In Perl, how can I watch a directory for changes?

use Text::Diff;
for($count = 0; $count <= 1000; $count++){
my $data_dir="archive/oswiostat/oracleapps.*dat";
my $data_file= `ls -t $data_dir | head -1`;
while($data_file){
print $data_file;
open (DAT,$data_file) || die("Could not open file! $!");
$stats1 = (stat $data_file)[9];
print "Stats: \n";
#raw_data=<DAT>;
close(DAT);
print "Stats1 is :$stats1\n";
sleep(5);
if($stats1 != $stats2){
#diff = diff \#raw_data, $data_file, { STYLE => "Context" };
$stats2 = $stats1;
}
print #diff || die ("Didn't see any updates $!");
}
}
Output:
$ perl client_socket.pl
archive/oswiostat/oracleapps.localdomain_iostat_12.06.28.1500.dat
Stats:
Stats1 is :
Didn't see any updates at client_socket.pl line 18.
Can you tell me why the stats are missing and how to fix it?
The real fix is File::ChangeNotify or File::Monitor or something similar (e.g., on Windows, Win32::ChangeNotify).
use File::ChangeNotify;
my $watcher = File::ChangeNotify->instantiate_watcher(
directories => [ 'archive/oswiostat' ],
filter => qr/\Aoracleapps[.].*dat\z/,
);
while (my #events = $watcher->wait_for_events) {
# ...
}
Note that I'm answering your original question, why the stat() seemed to fail, rather than the newly edited question title, which asks something different.
This is the fix:
my $data_file= `ls -t $data_dir | head -1`;
chomp($data_file);
The reason this is the fix is a little murky.
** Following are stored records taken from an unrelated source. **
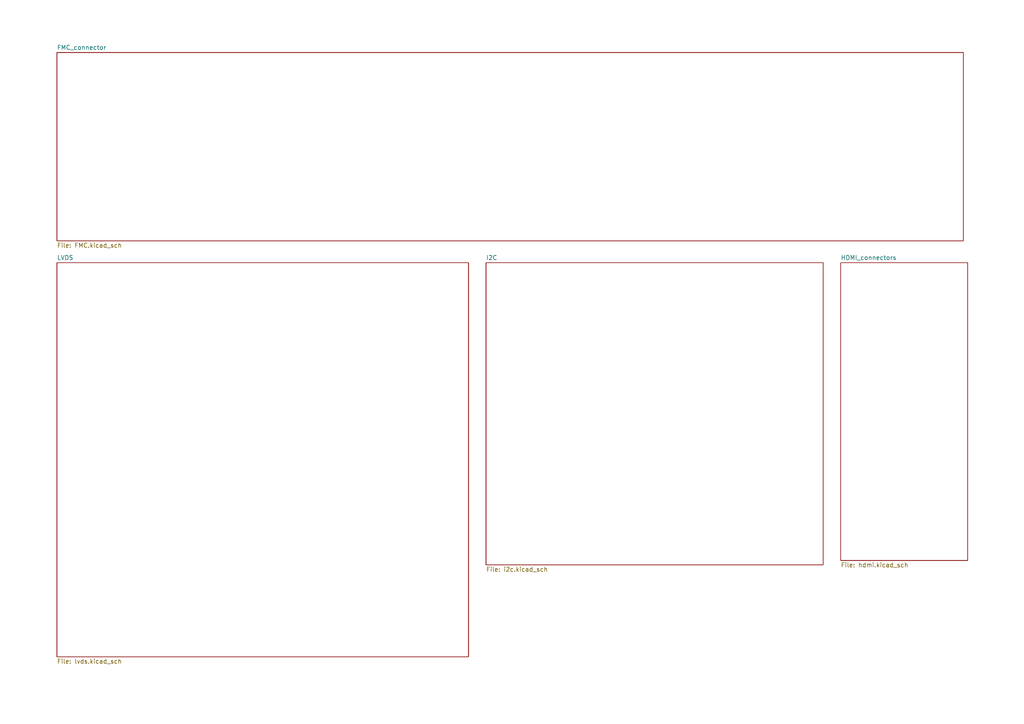
<source format=kicad_sch>
(kicad_sch (version 20211123) (generator eeschema)

  (uuid 25d545dc-8f50-4573-922c-35ef5a2a3a19)

  (paper "A4")

  (title_block
    (title "VMM3a hybrid adapter card for Xilinx Kintex 7 eval board")
    (date "2019-12-05")
    (company "ESS/CERN")
  )

  


  (sheet (at 140.97 76.2) (size 97.79 87.63) (fields_autoplaced)
    (stroke (width 0.1524) (type solid) (color 0 0 0 0))
    (fill (color 0 0 0 0.0000))
    (uuid 6e1fe7b0-7ee6-4da7-9f1a-3d59a62d13a9)
    (property "Sheet name" "I2C" (id 0) (at 140.97 75.4884 0)
      (effects (font (size 1.27 1.27)) (justify left bottom))
    )
    (property "Sheet file" "i2c.kicad_sch" (id 1) (at 140.97 164.4146 0)
      (effects (font (size 1.27 1.27)) (justify left top))
    )
  )

  (sheet (at 16.51 76.2) (size 119.38 114.3) (fields_autoplaced)
    (stroke (width 0.1524) (type solid) (color 0 0 0 0))
    (fill (color 0 0 0 0.0000))
    (uuid 9f68d063-fa74-4b33-a230-3b478ede865e)
    (property "Sheet name" "LVDS" (id 0) (at 16.51 75.4884 0)
      (effects (font (size 1.27 1.27)) (justify left bottom))
    )
    (property "Sheet file" "lvds.kicad_sch" (id 1) (at 16.51 191.0846 0)
      (effects (font (size 1.27 1.27)) (justify left top))
    )
  )

  (sheet (at 243.84 76.2) (size 36.83 86.36) (fields_autoplaced)
    (stroke (width 0.1524) (type solid) (color 0 0 0 0))
    (fill (color 0 0 0 0.0000))
    (uuid c5c016f9-7fbb-45c2-900d-15854f377273)
    (property "Sheet name" "HDMI_connectors" (id 0) (at 243.84 75.4884 0)
      (effects (font (size 1.27 1.27)) (justify left bottom))
    )
    (property "Sheet file" "hdmi.kicad_sch" (id 1) (at 243.84 163.1446 0)
      (effects (font (size 1.27 1.27)) (justify left top))
    )
  )

  (sheet (at 16.51 15.24) (size 262.89 54.61) (fields_autoplaced)
    (stroke (width 0.1524) (type solid) (color 0 0 0 0))
    (fill (color 0 0 0 0.0000))
    (uuid e396e384-fdd5-4c77-9331-d3e0972f5ea2)
    (property "Sheet name" "FMC_connector" (id 0) (at 16.51 14.5284 0)
      (effects (font (size 1.27 1.27)) (justify left bottom))
    )
    (property "Sheet file" "FMC.kicad_sch" (id 1) (at 16.51 70.4346 0)
      (effects (font (size 1.27 1.27)) (justify left top))
    )
  )

  (sheet_instances
    (path "/" (page "1"))
    (path "/e396e384-fdd5-4c77-9331-d3e0972f5ea2" (page "2"))
    (path "/c5c016f9-7fbb-45c2-900d-15854f377273" (page "3"))
    (path "/9f68d063-fa74-4b33-a230-3b478ede865e" (page "4"))
    (path "/6e1fe7b0-7ee6-4da7-9f1a-3d59a62d13a9" (page "5"))
  )

  (symbol_instances
    (path "/e396e384-fdd5-4c77-9331-d3e0972f5ea2/e5721b8b-b327-4ccb-a4be-ba2ba0f9a228"
      (reference "#FLG0101") (unit 1) (value "PWR_FLAG") (footprint "")
    )
    (path "/e396e384-fdd5-4c77-9331-d3e0972f5ea2/a7030152-2ec1-4af4-825a-6ef943bd029e"
      (reference "#FLG0102") (unit 1) (value "PWR_FLAG") (footprint "")
    )
    (path "/e396e384-fdd5-4c77-9331-d3e0972f5ea2/e12c723d-fd07-40b7-8315-62cb4797ec27"
      (reference "#FLG0103") (unit 1) (value "PWR_FLAG") (footprint "")
    )
    (path "/c5c016f9-7fbb-45c2-900d-15854f377273/0e3424c6-01ab-4399-928e-5c701c464000"
      (reference "#PWR0101") (unit 1) (value "GNDREF") (footprint "")
    )
    (path "/c5c016f9-7fbb-45c2-900d-15854f377273/8bcab020-9724-426f-89a5-891ae82cafe3"
      (reference "#PWR0102") (unit 1) (value "GNDREF") (footprint "")
    )
    (path "/c5c016f9-7fbb-45c2-900d-15854f377273/b1d44735-de6a-407f-8761-6caacb321f00"
      (reference "#PWR0103") (unit 1) (value "GNDREF") (footprint "")
    )
    (path "/6e1fe7b0-7ee6-4da7-9f1a-3d59a62d13a9/790e6361-4226-4a79-a7b2-5b2ee8aee9e8"
      (reference "#PWR0104") (unit 1) (value "GNDREF") (footprint "")
    )
    (path "/9f68d063-fa74-4b33-a230-3b478ede865e/1afd42ce-ffc6-4506-8de9-53dd648f6cb4"
      (reference "#PWR0105") (unit 1) (value "GNDREF") (footprint "")
    )
    (path "/9f68d063-fa74-4b33-a230-3b478ede865e/8e238524-7411-4f9b-8f0f-03e2977a5646"
      (reference "#PWR0106") (unit 1) (value "GNDREF") (footprint "")
    )
    (path "/9f68d063-fa74-4b33-a230-3b478ede865e/7d357dc3-bbdb-495f-95cb-d144e1c30827"
      (reference "#PWR0107") (unit 1) (value "GNDREF") (footprint "")
    )
    (path "/6e1fe7b0-7ee6-4da7-9f1a-3d59a62d13a9/cf8ebf46-ab03-49ea-bd73-0f066152a133"
      (reference "#PWR0108") (unit 1) (value "GNDREF") (footprint "")
    )
    (path "/6e1fe7b0-7ee6-4da7-9f1a-3d59a62d13a9/862e893d-c1b1-4a1e-bdfb-4bf464f95859"
      (reference "#PWR0109") (unit 1) (value "GNDREF") (footprint "")
    )
    (path "/6e1fe7b0-7ee6-4da7-9f1a-3d59a62d13a9/b3299ac3-80b8-4831-ae2f-35239c875fd8"
      (reference "#PWR0110") (unit 1) (value "GNDREF") (footprint "")
    )
    (path "/6e1fe7b0-7ee6-4da7-9f1a-3d59a62d13a9/d7a7f2ef-9413-459e-880f-1c29a38ed1d4"
      (reference "#PWR0111") (unit 1) (value "GNDREF") (footprint "")
    )
    (path "/6e1fe7b0-7ee6-4da7-9f1a-3d59a62d13a9/69f15d15-bcef-4635-bcb5-929bf844a6d0"
      (reference "#PWR0112") (unit 1) (value "GNDREF") (footprint "")
    )
    (path "/e396e384-fdd5-4c77-9331-d3e0972f5ea2/12a69e52-c68b-486b-a56f-2cbf23410a5c"
      (reference "#PWR0113") (unit 1) (value "GNDREF") (footprint "")
    )
    (path "/e396e384-fdd5-4c77-9331-d3e0972f5ea2/1c2e18f8-527b-44b7-b4f8-bcc750f000e3"
      (reference "#PWR0114") (unit 1) (value "GNDREF") (footprint "")
    )
    (path "/e396e384-fdd5-4c77-9331-d3e0972f5ea2/50c89a90-134c-40ed-9ddf-0b0342a7e29c"
      (reference "#PWR0115") (unit 1) (value "GNDREF") (footprint "")
    )
    (path "/e396e384-fdd5-4c77-9331-d3e0972f5ea2/04760dc2-d968-4083-8cf0-eef8bd5dabff"
      (reference "#PWR0116") (unit 1) (value "GNDREF") (footprint "")
    )
    (path "/e396e384-fdd5-4c77-9331-d3e0972f5ea2/b7313a5c-cbf2-4807-917f-26c5ffc6ad83"
      (reference "#PWR0117") (unit 1) (value "GNDREF") (footprint "")
    )
    (path "/e396e384-fdd5-4c77-9331-d3e0972f5ea2/0fc0c67e-e785-4d09-9c87-f63835243f56"
      (reference "#PWR0118") (unit 1) (value "GNDREF") (footprint "")
    )
    (path "/9f68d063-fa74-4b33-a230-3b478ede865e/272643d3-7f10-4330-ae48-26afcf4b65a1"
      (reference "#PWR0119") (unit 1) (value "GNDREF") (footprint "")
    )
    (path "/9f68d063-fa74-4b33-a230-3b478ede865e/e1884cab-c1b4-4db1-89b7-7b3e1af8ac18"
      (reference "#PWR0120") (unit 1) (value "GNDREF") (footprint "")
    )
    (path "/9f68d063-fa74-4b33-a230-3b478ede865e/6f159903-2cbf-4bcd-a617-37a29c003435"
      (reference "#PWR0121") (unit 1) (value "GNDREF") (footprint "")
    )
    (path "/6e1fe7b0-7ee6-4da7-9f1a-3d59a62d13a9/40ce347a-659a-42af-b5ed-543b6dbf45ac"
      (reference "C1") (unit 1) (value "100nF") (footprint "C0603C104K4RACTU:C0603C104K4RACTU")
    )
    (path "/6e1fe7b0-7ee6-4da7-9f1a-3d59a62d13a9/4b415232-8c2a-4f26-a92d-2c28883a2950"
      (reference "C2") (unit 1) (value "100nF") (footprint "C0603C104K4RACTU:C0603C104K4RACTU")
    )
    (path "/6e1fe7b0-7ee6-4da7-9f1a-3d59a62d13a9/671eab11-fcc4-4585-8739-610833a8ea04"
      (reference "C3") (unit 1) (value "100nF") (footprint "C0603C104K4RACTU:C0603C104K4RACTU")
    )
    (path "/9f68d063-fa74-4b33-a230-3b478ede865e/ee4be0de-c294-4ccf-a71b-064c05337b5f"
      (reference "C4") (unit 1) (value "100nF") (footprint "C0603C104K4RACTU:C0603C104K4RACTU")
    )
    (path "/9f68d063-fa74-4b33-a230-3b478ede865e/0317945b-d8ca-4706-837f-54f39afcada6"
      (reference "C5") (unit 1) (value "100nF") (footprint "C0603C104K4RACTU:C0603C104K4RACTU")
    )
    (path "/9f68d063-fa74-4b33-a230-3b478ede865e/2cf8bd19-b52f-43cd-8715-3bf443a7f837"
      (reference "C6") (unit 1) (value "100nF") (footprint "C0603C104K4RACTU:C0603C104K4RACTU")
    )
    (path "/9f68d063-fa74-4b33-a230-3b478ede865e/322f9cac-eeb4-4853-821f-c39511668bbf"
      (reference "C7") (unit 1) (value "100nF") (footprint "C0603C104K4RACTU:C0603C104K4RACTU")
    )
    (path "/9f68d063-fa74-4b33-a230-3b478ede865e/9403a014-4711-4630-9479-a0f57f2295d0"
      (reference "C8") (unit 1) (value "100nF") (footprint "C0603C104K4RACTU:C0603C104K4RACTU")
    )
    (path "/9f68d063-fa74-4b33-a230-3b478ede865e/3ad942df-49e2-400b-bb94-0357d3e2e7b8"
      (reference "C9") (unit 1) (value "100nF") (footprint "C0603C104K4RACTU:C0603C104K4RACTU")
    )
    (path "/e396e384-fdd5-4c77-9331-d3e0972f5ea2/5e1a3a88-36ac-47be-bf59-7bdac10627e7"
      (reference "J1") (unit 1) (value "ASP-134604-01-ASP-134604-01") (footprint "ASP-134604-01:Samtec_FMC_ASP-134604-01_4x40_Vertical")
    )
    (path "/e396e384-fdd5-4c77-9331-d3e0972f5ea2/2c9b3023-92f2-423c-8daf-a8753ca7af92"
      (reference "J2") (unit 1) (value "ASP-134603-01") (footprint "ASP-134603-01:SAMTEC_ASP-134603-01")
    )
    (path "/e396e384-fdd5-4c77-9331-d3e0972f5ea2/31f66739-2a29-4407-adcb-941368937593"
      (reference "J2") (unit 2) (value "ASP-134603-01") (footprint "ASP-134603-01:SAMTEC_ASP-134603-01")
    )
    (path "/c5c016f9-7fbb-45c2-900d-15854f377273/7ce23a16-a1ef-485f-965b-0b997ac9df8a"
      (reference "J3") (unit 1) (value "10029449-001RLF-10029449-001RLF") (footprint "10029449-001RLF:10029449001RLF")
    )
    (path "/c5c016f9-7fbb-45c2-900d-15854f377273/2b31d92e-0ed6-4d45-b468-b8a7ac9b4c2c"
      (reference "J4") (unit 1) (value "10029449-001RLF-10029449-001RLF") (footprint "10029449-001RLF:10029449001RLF")
    )
    (path "/c5c016f9-7fbb-45c2-900d-15854f377273/40c3df86-9c84-4895-bcb0-96ab41b8d872"
      (reference "J5") (unit 1) (value "10029449-001RLF-10029449-001RLF") (footprint "10029449-001RLF:10029449001RLF")
    )
    (path "/6e1fe7b0-7ee6-4da7-9f1a-3d59a62d13a9/5a1a4c00-e0d4-4fe1-bbbc-d4e68a43b84e"
      (reference "R12") (unit 1) (value "330") (footprint "Resistor_SMD:R_0603_1608Metric")
    )
    (path "/6e1fe7b0-7ee6-4da7-9f1a-3d59a62d13a9/1ab5a397-1cc8-4472-926c-ed6f3b55dae2"
      (reference "R13") (unit 1) (value "4.7k") (footprint "Resistor_SMD:R_0603_1608Metric")
    )
    (path "/6e1fe7b0-7ee6-4da7-9f1a-3d59a62d13a9/c2e11e56-fe71-4b08-a310-8ddbd51f2a80"
      (reference "R16") (unit 1) (value "4.7k") (footprint "Resistor_SMD:R_0603_1608Metric")
    )
    (path "/6e1fe7b0-7ee6-4da7-9f1a-3d59a62d13a9/5f5dc156-a8a4-4775-90ba-b5be00b15f26"
      (reference "R17") (unit 1) (value "330") (footprint "Resistor_SMD:R_0603_1608Metric")
    )
    (path "/6e1fe7b0-7ee6-4da7-9f1a-3d59a62d13a9/216cddea-56ef-4d3a-a2db-acd0d7522938"
      (reference "R22") (unit 1) (value "330") (footprint "Resistor_SMD:R_0603_1608Metric")
    )
    (path "/6e1fe7b0-7ee6-4da7-9f1a-3d59a62d13a9/cd84f070-be38-4fbd-ac08-7e8a18377d45"
      (reference "R23") (unit 1) (value "4.7k") (footprint "Resistor_SMD:R_0603_1608Metric")
    )
    (path "/6e1fe7b0-7ee6-4da7-9f1a-3d59a62d13a9/7a95759d-f266-434f-bb89-fffe6f2ec177"
      (reference "R26") (unit 1) (value "4.7k") (footprint "Resistor_SMD:R_0603_1608Metric")
    )
    (path "/6e1fe7b0-7ee6-4da7-9f1a-3d59a62d13a9/7c551831-c47b-413d-abcd-91d45b5c73d8"
      (reference "R27") (unit 1) (value "330") (footprint "Resistor_SMD:R_0603_1608Metric")
    )
    (path "/6e1fe7b0-7ee6-4da7-9f1a-3d59a62d13a9/7823f9f2-e8fd-418c-958d-ef282d63afed"
      (reference "R32") (unit 1) (value "330") (footprint "Resistor_SMD:R_0603_1608Metric")
    )
    (path "/6e1fe7b0-7ee6-4da7-9f1a-3d59a62d13a9/876bd247-a376-4065-96da-1886d31879b5"
      (reference "R33") (unit 1) (value "4.7k") (footprint "Resistor_SMD:R_0603_1608Metric")
    )
    (path "/6e1fe7b0-7ee6-4da7-9f1a-3d59a62d13a9/5b81884b-8200-4cac-8fa8-db2588c9c969"
      (reference "R36") (unit 1) (value "4.7k") (footprint "Resistor_SMD:R_0603_1608Metric")
    )
    (path "/6e1fe7b0-7ee6-4da7-9f1a-3d59a62d13a9/f8fb67d2-8887-4eda-ad07-2e1d08ba6529"
      (reference "R37") (unit 1) (value "330") (footprint "Resistor_SMD:R_0603_1608Metric")
    )
    (path "/6e1fe7b0-7ee6-4da7-9f1a-3d59a62d13a9/59d21793-df1b-4037-a9be-9dc30aa6db0e"
      (reference "U1") (unit 1) (value "P82B715DR") (footprint "P82B715DR:P82B715DR")
    )
    (path "/6e1fe7b0-7ee6-4da7-9f1a-3d59a62d13a9/28be283a-04e7-4d06-89ad-ebbcd4ea35a9"
      (reference "U2") (unit 1) (value "P82B715DR") (footprint "P82B715DR:P82B715DR")
    )
    (path "/6e1fe7b0-7ee6-4da7-9f1a-3d59a62d13a9/0230b9d4-1d22-464e-b8fe-a0965475a580"
      (reference "U3") (unit 1) (value "P82B715DR") (footprint "P82B715DR:P82B715DR")
    )
    (path "/9f68d063-fa74-4b33-a230-3b478ede865e/ea48e10b-a1d1-4dd3-b3d6-e7ad7ee0d13a"
      (reference "U4") (unit 1) (value "DS25CP102TSQ-DS25CP102TSQ") (footprint "DS25CP102TSQ:QFN50P400X400X80-17N")
    )
    (path "/9f68d063-fa74-4b33-a230-3b478ede865e/c2d96d91-1e59-4c60-a06b-3d701f746df5"
      (reference "U5") (unit 1) (value "DS25CP102TSQ-DS25CP102TSQ") (footprint "DS25CP102TSQ:QFN50P400X400X80-17N")
    )
    (path "/9f68d063-fa74-4b33-a230-3b478ede865e/37e7998d-1b9f-411f-becc-dbab9a99c029"
      (reference "U6") (unit 1) (value "DS25CP102TSQ-DS25CP102TSQ") (footprint "DS25CP102TSQ:QFN50P400X400X80-17N")
    )
    (path "/9f68d063-fa74-4b33-a230-3b478ede865e/fb9856eb-619a-4483-9d19-8b8a62f8838d"
      (reference "U7") (unit 1) (value "DS25CP102TSQ-DS25CP102TSQ") (footprint "DS25CP102TSQ:QFN50P400X400X80-17N")
    )
    (path "/9f68d063-fa74-4b33-a230-3b478ede865e/b278ba7a-5ccf-4c6a-bd65-279dbf561f0a"
      (reference "U8") (unit 1) (value "DS25CP102TSQ-DS25CP102TSQ") (footprint "DS25CP102TSQ:QFN50P400X400X80-17N")
    )
    (path "/9f68d063-fa74-4b33-a230-3b478ede865e/c36e81b9-0d7a-4492-8d44-f3fb4007191e"
      (reference "U9") (unit 1) (value "DS25CP102TSQ-DS25CP102TSQ") (footprint "DS25CP102TSQ:QFN50P400X400X80-17N")
    )
  )
)

</source>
Without that chomp(), $data_file contains a trailing newline: "some_filename\n". The two argument form of open() ignores trailing newlines in filenames and I don't know why because two-arg open mimics shell behavior. Your call to stat(), however, does not ignore the newline in the filename, so it is stat()ing a non-existent file and thus $stats1 is undef.